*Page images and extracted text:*
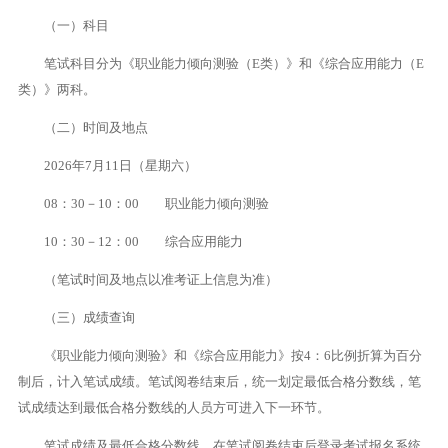
（一）科目
笔试科目分为《职业能力倾向测验（E类）》和《综合应用能力（E
类）》两科。
（二）时间及地点
2026年7月11日（星期六）
08：30－10：00 职业能力倾向测验
10：30－12：00 综合应用能力
（笔试时间及地点以准考证上信息为准）
（三）成绩查询
《职业能力倾向测验》和《综合应用能力》按4：6比例折算为百分
制后，计入笔试成绩。笔试阅卷结束后，统一划定最低合格分数线，笔
试成绩达到最低合格分数线的人员方可进入下一环节。
笔试成绩及最低合格分数线，在笔试阅卷结束后登录考试报名系统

*About this exercise:* Your copy should match the entries exactly, minus the pictures.

*Answer for this exercise:*
（一）科目
笔试科目分为《职业能力倾向测验（E类）》和《综合应用能力（E
类）》两科。
（二）时间及地点
2026年7月11日（星期六）
08：30－10：00 职业能力倾向测验
10：30－12：00 综合应用能力
（笔试时间及地点以准考证上信息为准）
（三）成绩查询
《职业能力倾向测验》和《综合应用能力》按4：6比例折算为百分
制后，计入笔试成绩。笔试阅卷结束后，统一划定最低合格分数线，笔
试成绩达到最低合格分数线的人员方可进入下一环节。
笔试成绩及最低合格分数线，在笔试阅卷结束后登录考试报名系统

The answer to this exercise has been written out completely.